Penn also created a Master's program in entrepreneurship. Five cohorts have included 114 students whose “capstone” project was to create a business plan. About 70 percent of them developed for-profit (or part for-profit and part nonprofit) business plans; the other 30 percent were nonprofits. A handful (about 10 percent) of those projects focused on developing school designs.

And over the past decade, Penn has hosted the Milken-Penn GSE Education Business Plan competition, which hands out $140K in annual awards (ranging from $20K to $40K apiece) to entrepreneurs who competed in a “pitch” competition.

Now the game plan is to lace those programs, include workshops and certificates, and "personalize" edtech entrepreneur education.

Edtech’s More Thoughtful Era

Overall, the number of edtech startups exploded. The rush peaked in 2013 when more than 240 companies were operating in the edtech space. This year, there will likely be a third of that number (fewer than 80 edtech startups), the lowest number of fresh companies since 2011.

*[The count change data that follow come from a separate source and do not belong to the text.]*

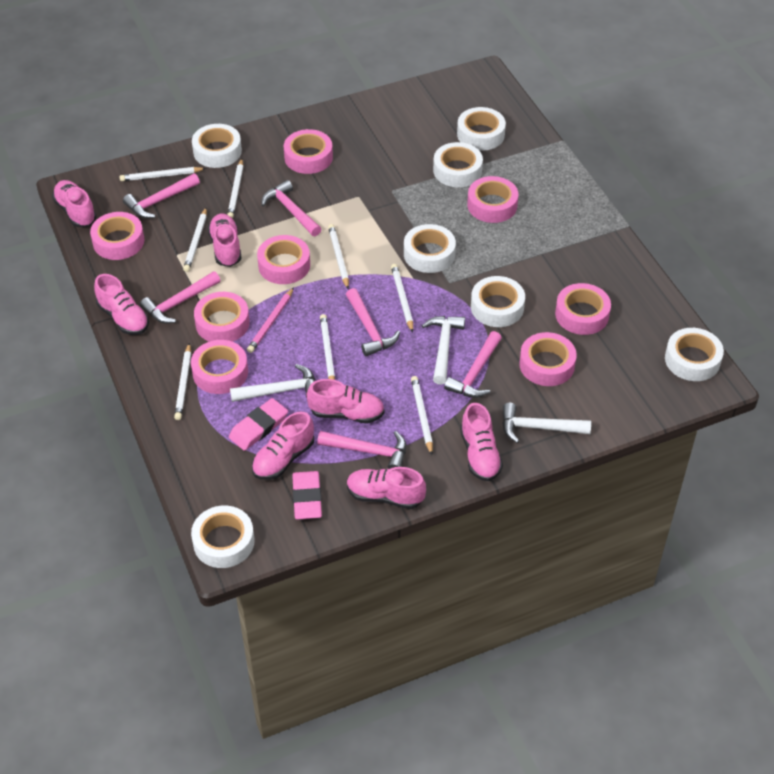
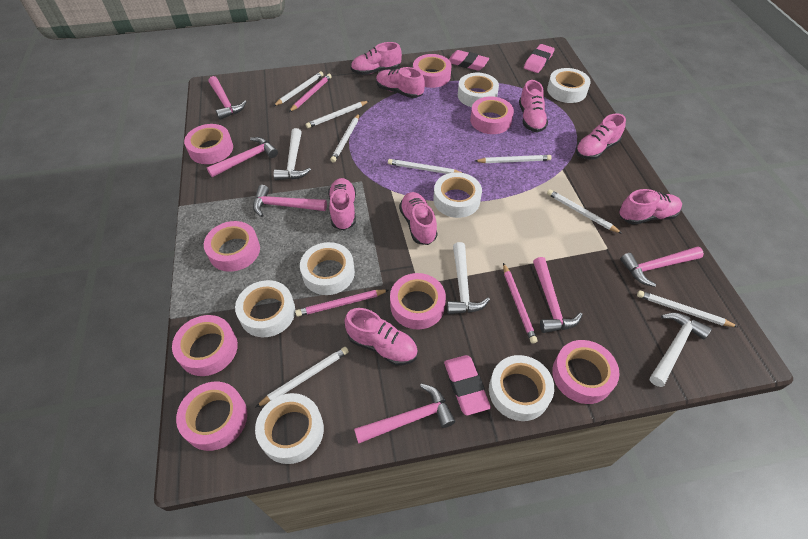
pink eraser: 2 -> 3
pink pencil: 1 -> 3
pink shoe: 7 -> 8

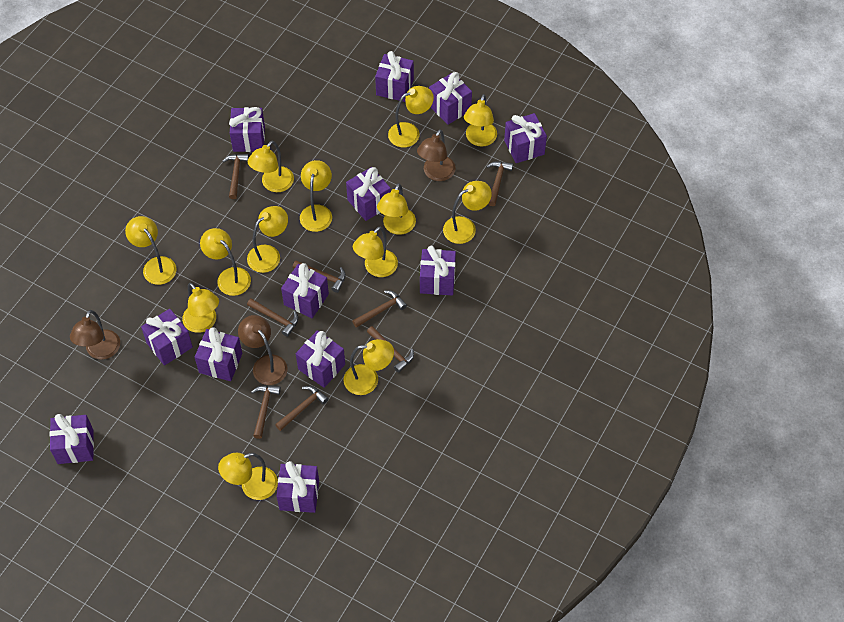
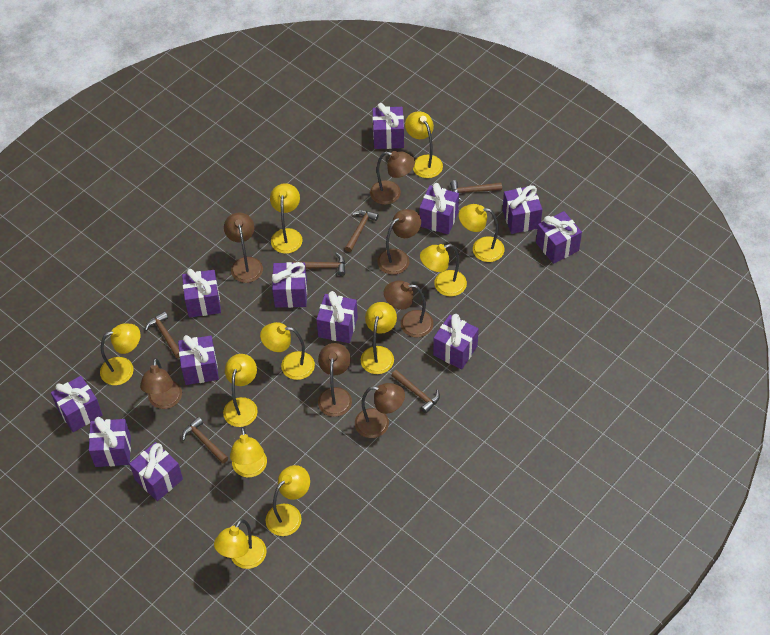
brown hammer: 8 -> 6
brown lamp: 3 -> 7
yellow lamp: 13 -> 11

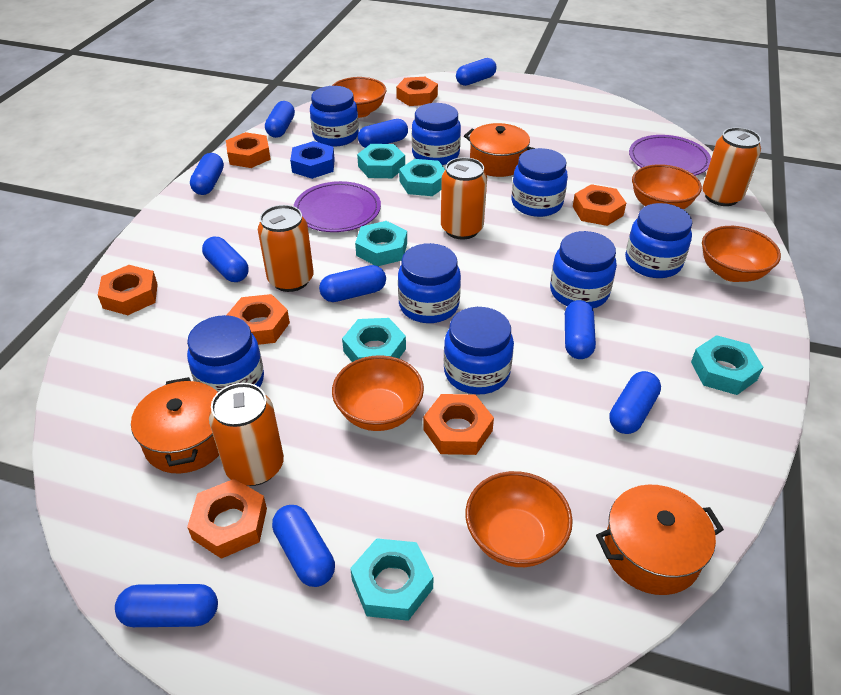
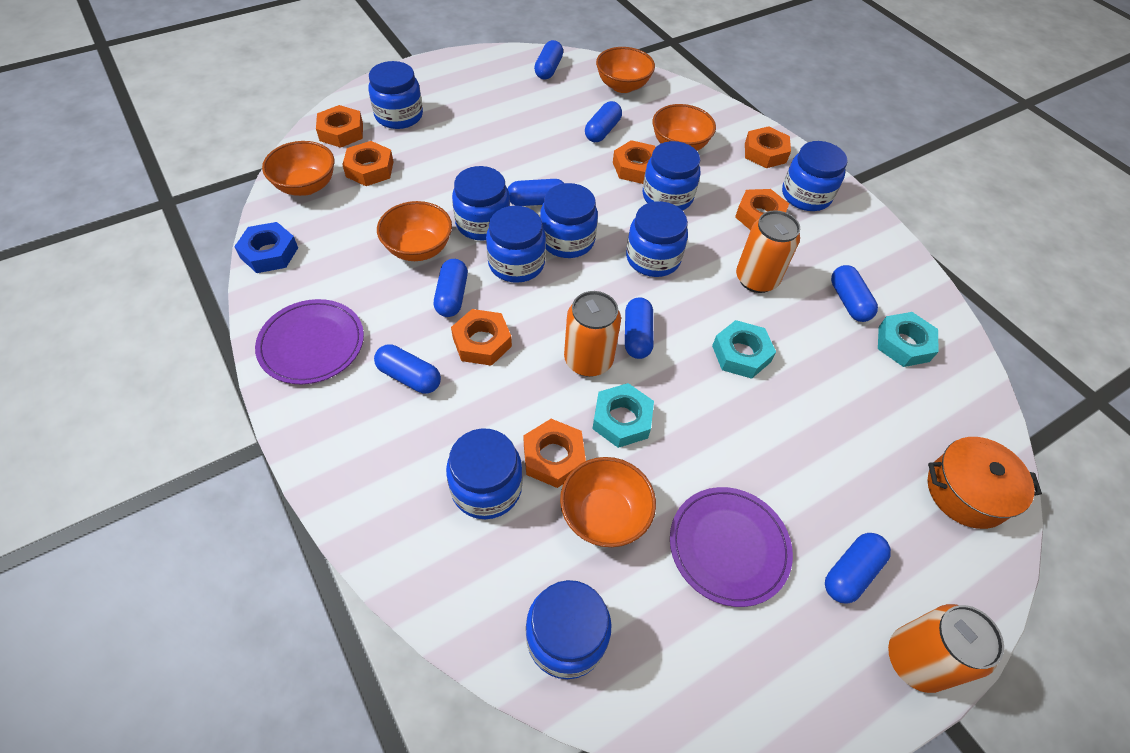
blue capsule: 10 -> 8
blue jar: 8 -> 9
orange can: 4 -> 3
orange pot: 3 -> 1
turquoise nut: 6 -> 3

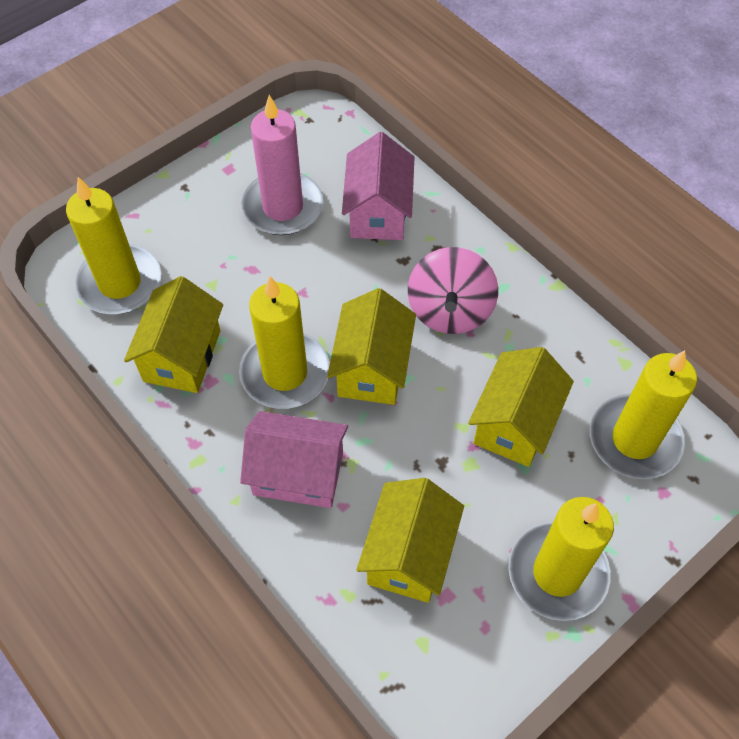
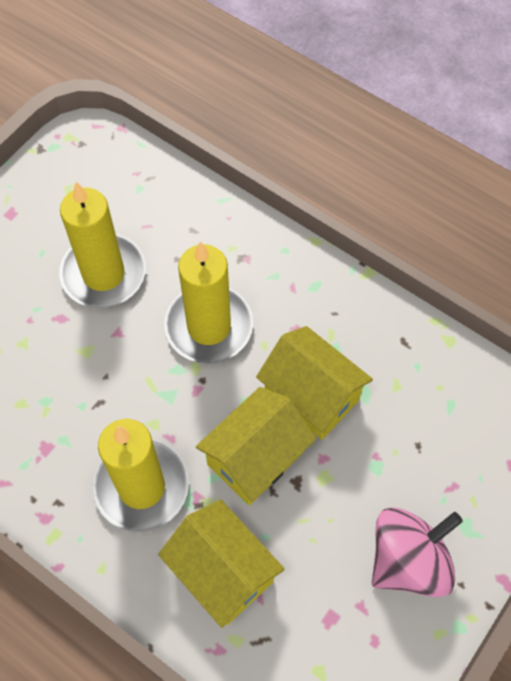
pink candle: 1 -> 0
pink house: 2 -> 0
yellow candle: 4 -> 3
yellow house: 4 -> 3

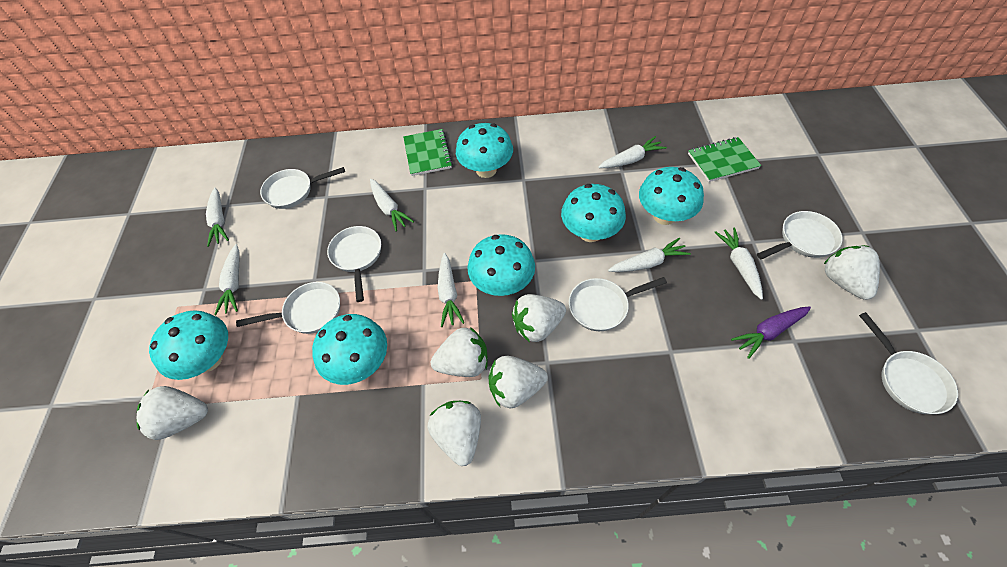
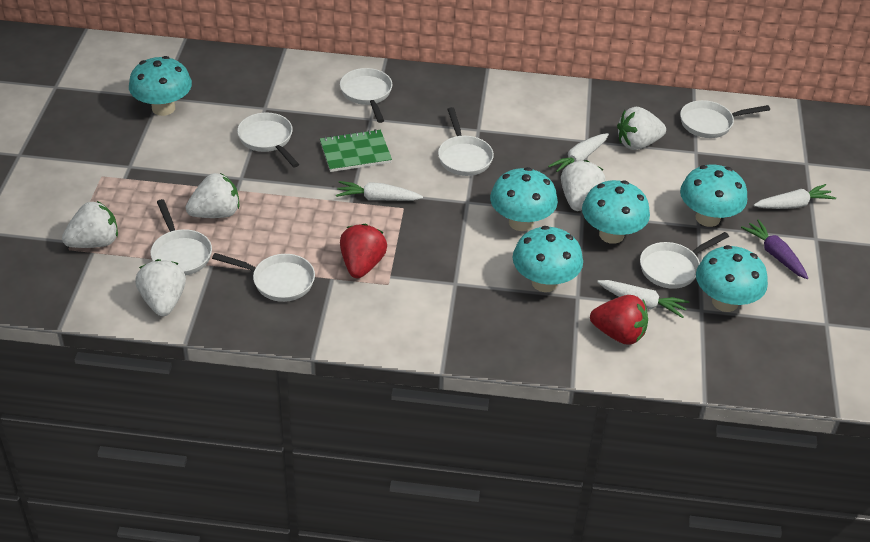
green notebook: 2 -> 1
red strawberry: 0 -> 2
white carrot: 7 -> 4
white pan: 6 -> 7
white strawberry: 6 -> 5

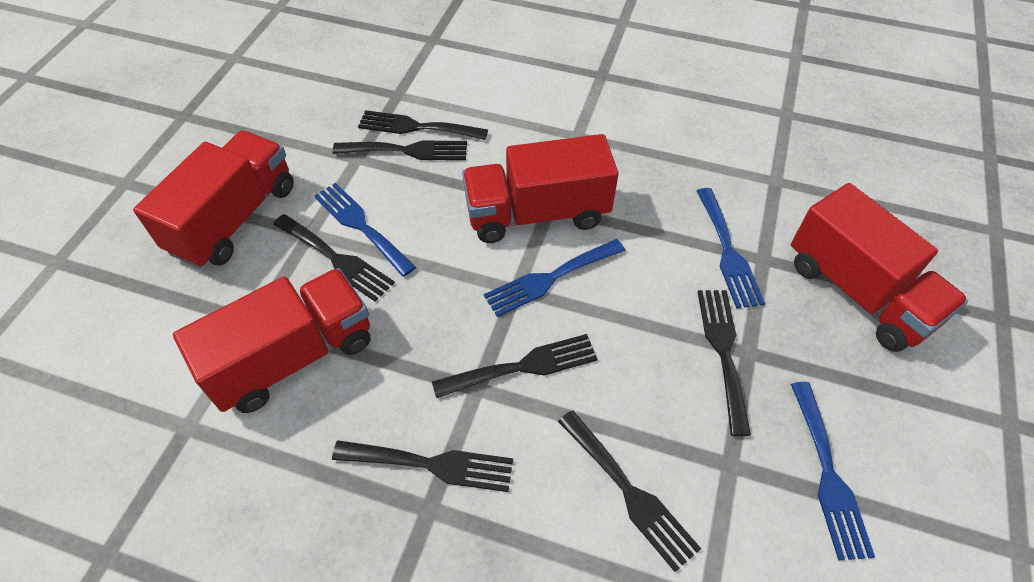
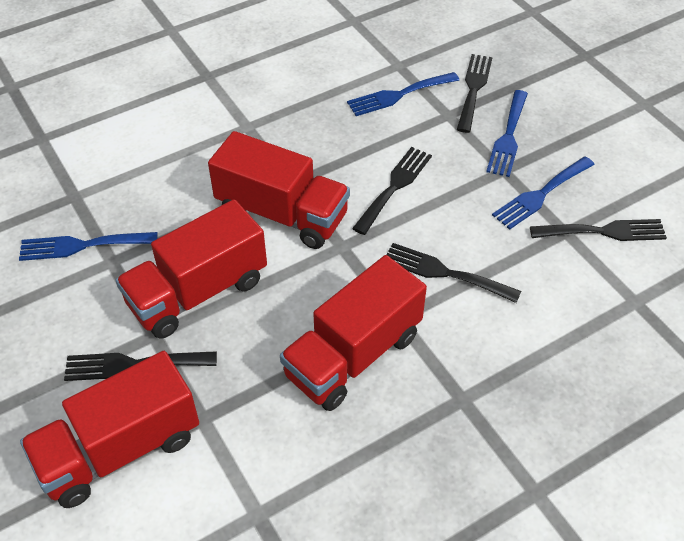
black fork: 7 -> 5

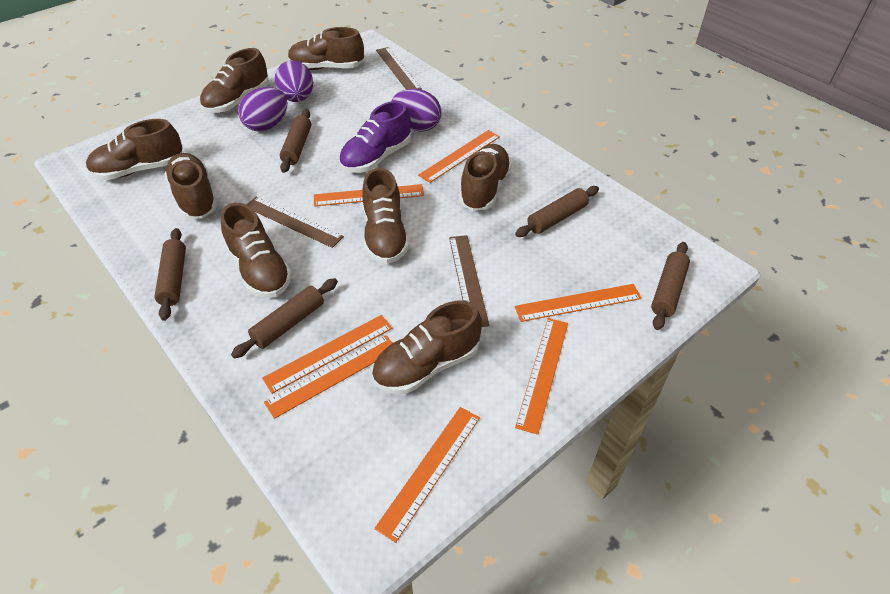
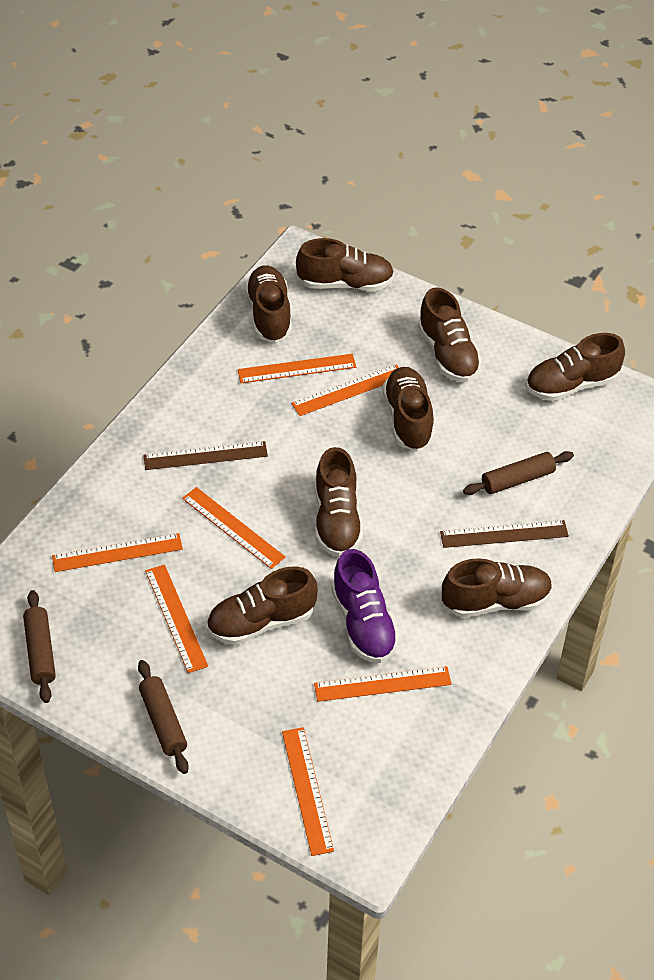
brown rolling pin: 5 -> 3
brown ruler: 3 -> 2
purple egg: 3 -> 0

Statistically more startups fail than succeed. But edtech failures are tinged with a special pain because of the significant costs—both in dollars and time—that individual educators and schools must invest to adopt and successfully use any new technology.

“My concern is we’re giving a lot of companies a little money [and a little advice] but not enough to get to scale,” Kurshan notes. “They need support—and we need to find other ways to do it.”

She pairs that concern with another long-term goal: Seeing more edtech companies thoughtfully incorporate research on learning into their products and practices. “We’ve seen a lot of people who want to build a new company and often the research doesn’t support the approach they’re taking,” Kurshan says. “I’m not against trying something different—but you should have a good explanation if you’re going to buck the research.”

Those observations have led Kurshan and her colleagues to design their ongoing workshops and bootcamps focused on specific issues: How to start an organization, what legal issues command attention, and critically, how to build a startup on a base of research. By early next year, Kurshan expects the program will be formalized and that UPenn will offer entrepreneurs a chance to earn a certificate (or even a degree), along with ongoing mentorship and networking to help entrepreneurs connect with potential funders.

Kurshan sees the new approach as more personalized to the needs of entrepreneurs: “We customize the instruction, the research and the mentoring for the needs of each company through the workshops, weekly mentoring and GSE’s network of researchers, educators and investors,” she adds.

“Entrepreneurs say, ‘We don’t listen very well at the beginning, but eventually get our hearing back,’” Kurshan quips. Now she hopes to have the support they need ready for them, available at the time they need it.